REQUIRED ACTION >> Please reproduce all of the listing below exactly and drop its images.

MATERIAL PROVIDED >>
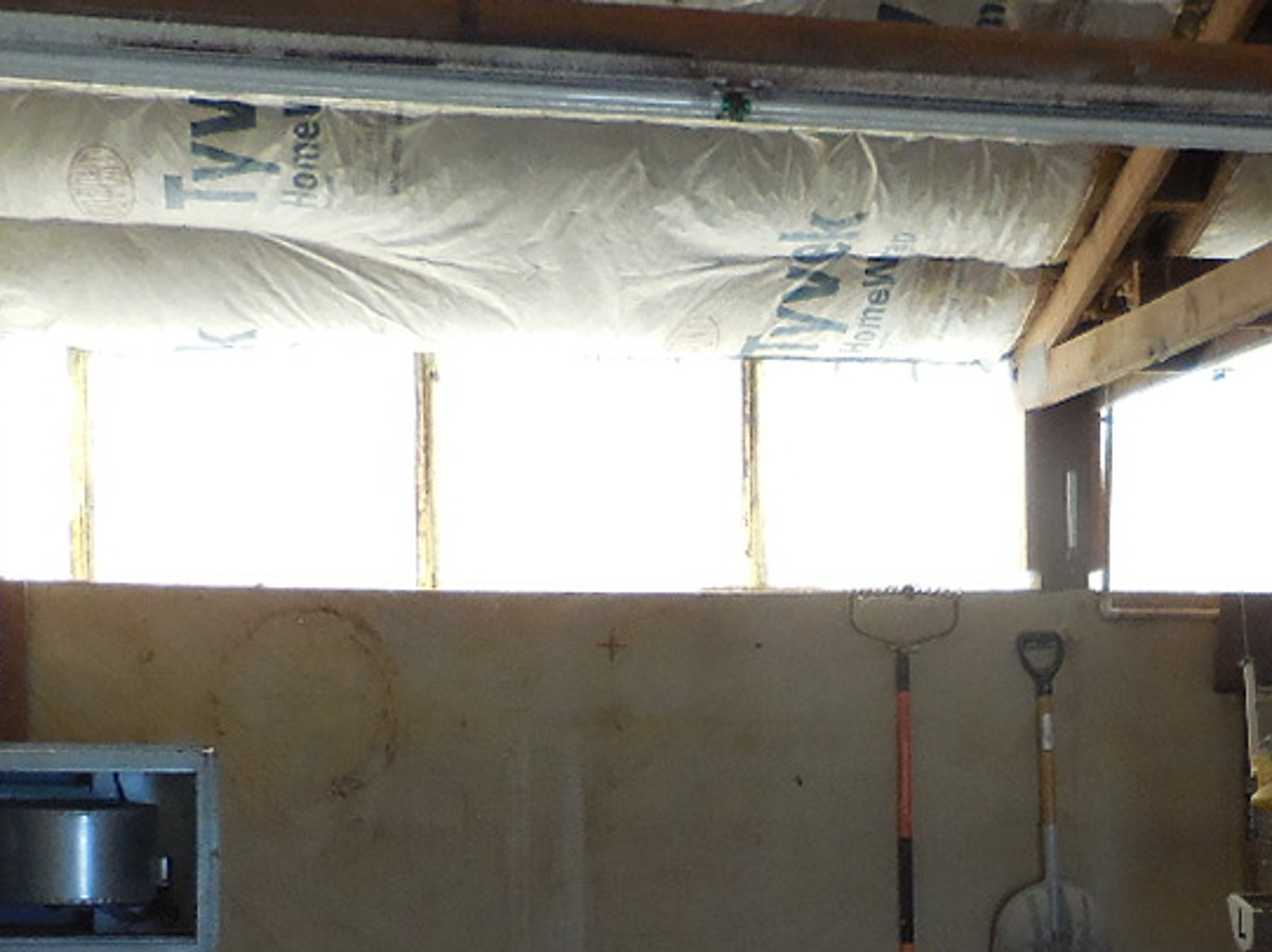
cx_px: 985
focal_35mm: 74
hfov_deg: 26.0
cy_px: 797
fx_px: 2717
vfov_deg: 19.6
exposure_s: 1/30
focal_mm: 4.5
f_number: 3.3
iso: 180
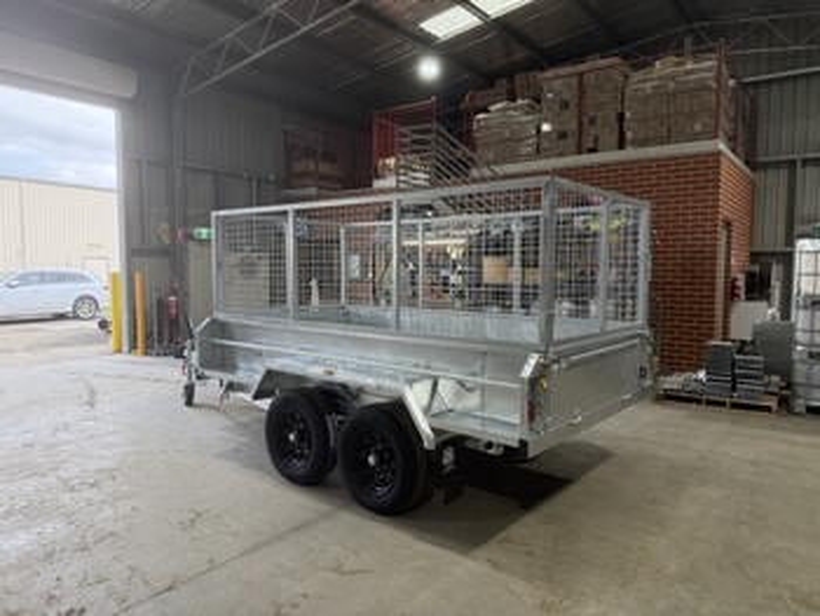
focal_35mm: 24
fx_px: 569
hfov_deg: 71.6
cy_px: 308
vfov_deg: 56.9
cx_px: 410
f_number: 1.78
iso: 200
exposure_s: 1/212
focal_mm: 6.76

TASK OUTPUT >>
cx_px: 985
focal_35mm: 74
hfov_deg: 26.0
cy_px: 797
fx_px: 2717
vfov_deg: 19.6
exposure_s: 1/30
focal_mm: 4.5
f_number: 3.3
iso: 180
focal_35mm: 24
fx_px: 569
hfov_deg: 71.6
cy_px: 308
vfov_deg: 56.9
cx_px: 410
f_number: 1.78
iso: 200
exposure_s: 1/212
focal_mm: 6.76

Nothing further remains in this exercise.